Start of DATA FOR REVIEW
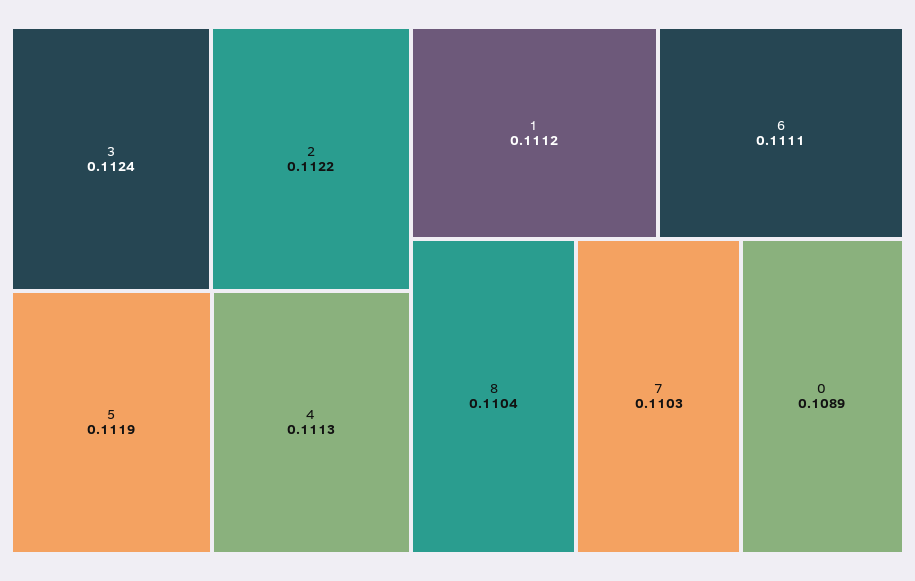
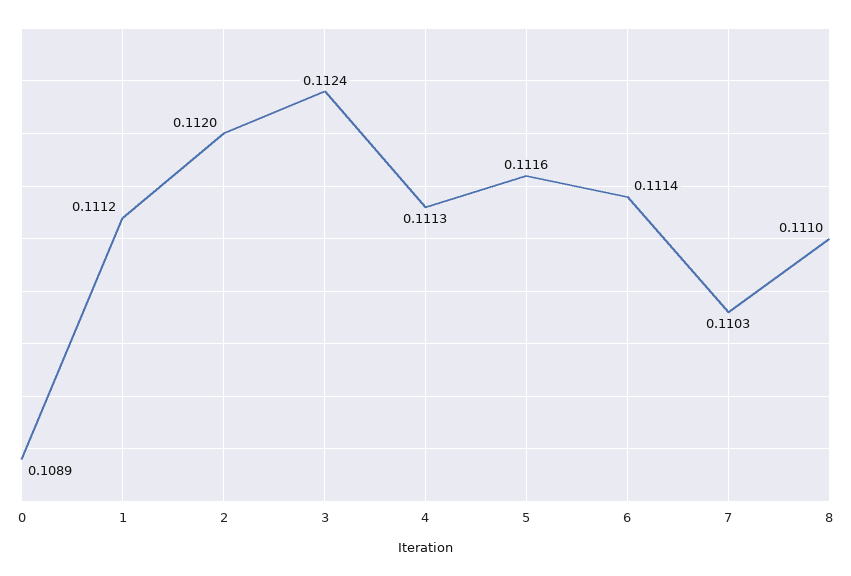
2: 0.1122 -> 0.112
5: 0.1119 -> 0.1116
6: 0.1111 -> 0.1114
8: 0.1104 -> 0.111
End of DATA FOR REVIEW
Start of DATA FOR REVIEW
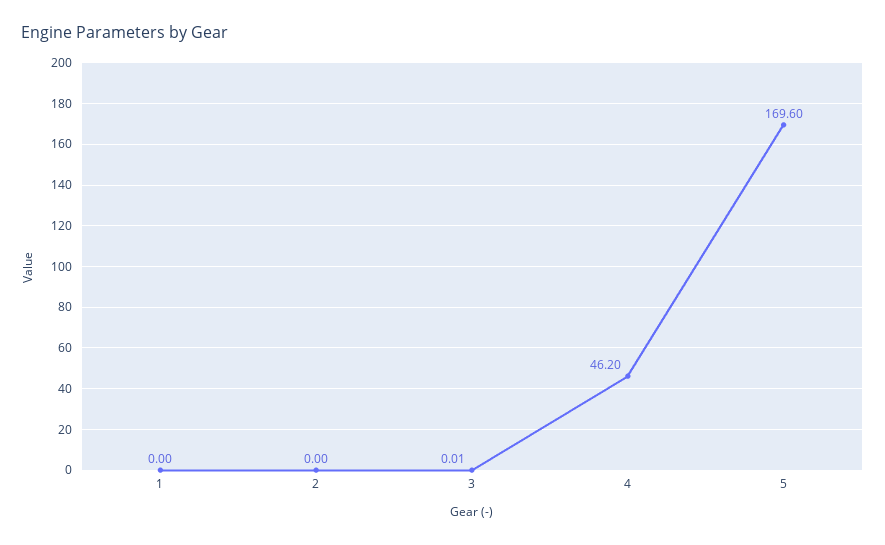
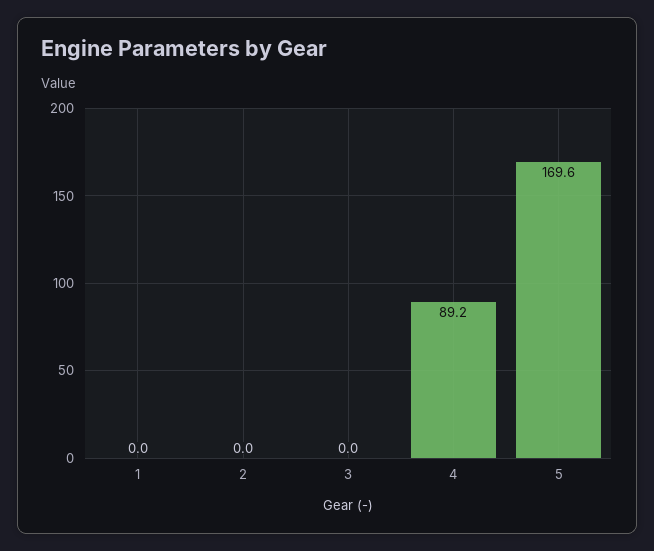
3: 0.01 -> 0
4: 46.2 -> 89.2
End of DATA FOR REVIEW
Start of DATA FOR REVIEW
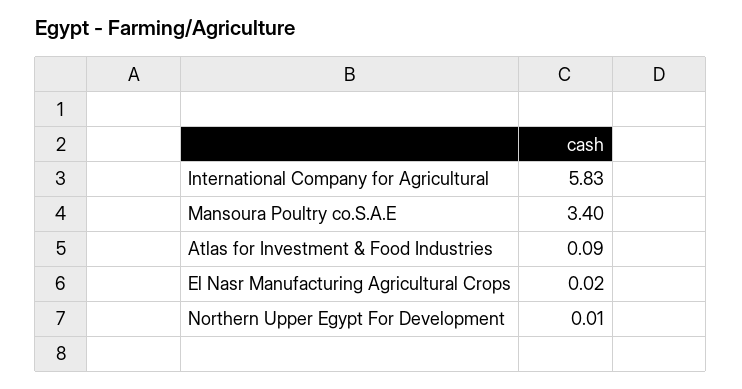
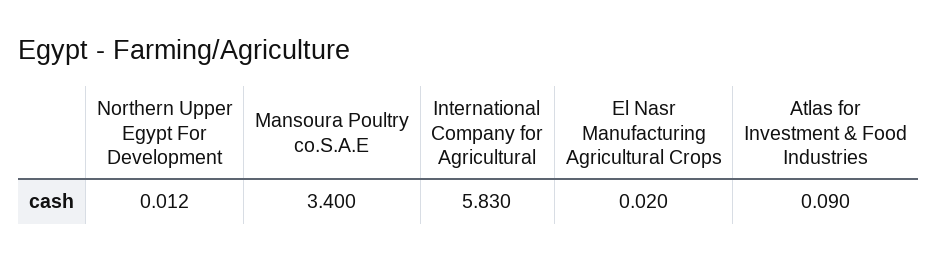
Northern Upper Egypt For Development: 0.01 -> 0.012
End of DATA FOR REVIEW
TASK OBJECTIVE: What you give back should be exactly the lines of the data above from the line with "2: 0.1122 -> 0.112" through the line with "8: 0.1104 -> 0.111", both of those included, and nothing more.

ANSWER BOX:
2: 0.1122 -> 0.112
5: 0.1119 -> 0.1116
6: 0.1111 -> 0.1114
8: 0.1104 -> 0.111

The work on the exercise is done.